■ RECORDS:
=======

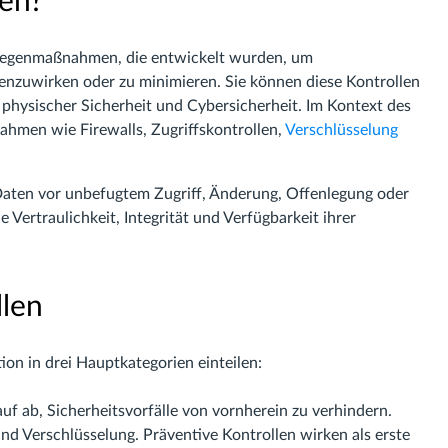
len?
Gegenmaßnahmen, die entwickelt wurden, um
genzuwirken oder zu minimieren. Sie können diese Kontrollen
 physischer Sicherheit und Cybersicherheit. Im Kontext des
hmen wie Firewalls, Zugriffskontrollen,
Verschlüsselung
 Daten vor unbefugtem Zugriff, Änderung, Offenlegung oder
 Vertraulichkeit, Integrität und Verfügbarkeit ihrer
llen
ion in drei Hauptkategorien einteilen:
auf ab, Sicherheitsvorfälle von vornherein zu verhindern.
 und Verschlüsselung. Präventive Kontrollen wirken als erste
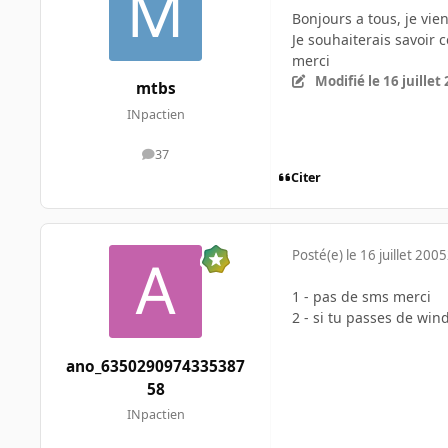
Bonjours a tous, je viens
Je souhaiterais savoir 
merci
Modifié
le 16 juillet
mtbs
INpactien
37
messages
Citer
Posté(e)
le 16 juillet 2005
1 - pas de sms merci
2 - si tu passes de win
ano_6350290974335387
58
INpactien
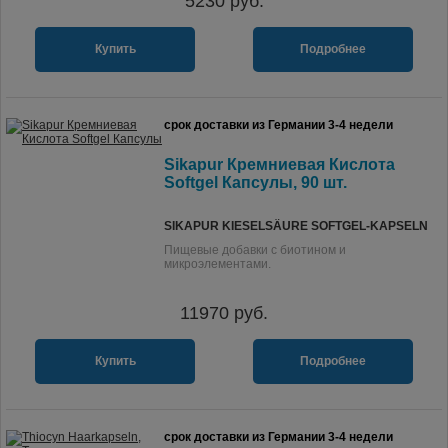
5230
руб.
Купить
Подробнее
срок доставки из Германии 3-4 недели
Sikapur Кремниевая Кислота
Softgel Капсулы, 90 шт.
SIKAPUR KIESELSÄURE SOFTGEL-KAPSELN
Пищевые добавки с биотином и
микроэлементами.
11970
руб.
Купить
Подробнее
срок доставки из Германии 3-4 недели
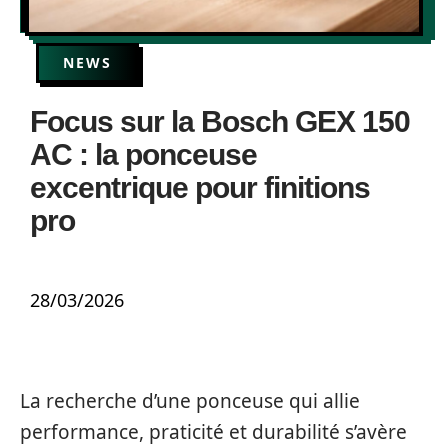
NEWS
Focus sur la Bosch GEX 150
AC : la ponceuse
excentrique pour finitions
pro
28/03/2026
La recherche d’une ponceuse qui allie
performance, praticité et durabilité s’avère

=======

Reproduce exactly the lines above that run from the one with "Vertraulichkeit, Integrität und" to the one with "AC : la ponceuse", both included, leaving pictures out.

 Vertraulichkeit, Integrität und Verfügbarkeit ihrer
llen
ion in drei Hauptkategorien einteilen:
auf ab, Sicherheitsvorfälle von vornherein zu verhindern.
 und Verschlüsselung. Präventive Kontrollen wirken als erste
Bonjours a tous, je viens
Je souhaiterais savoir 
merci
Modifié
le 16 juillet
mtbs
INpactien
37
messages
Citer
Posté(e)
le 16 juillet 2005
1 - pas de sms merci
2 - si tu passes de win
ano_6350290974335387
58
INpactien
5230
руб.
Купить
Подробнее
срок доставки из Германии 3-4 недели
Sikapur Кремниевая Кислота
Softgel Капсулы, 90 шт.
SIKAPUR KIESELSÄURE SOFTGEL-KAPSELN
Пищевые добавки с биотином и
микроэлементами.
11970
руб.
Купить
Подробнее
срок доставки из Германии 3-4 недели
NEWS
Focus sur la Bosch GEX 150
AC : la ponceuse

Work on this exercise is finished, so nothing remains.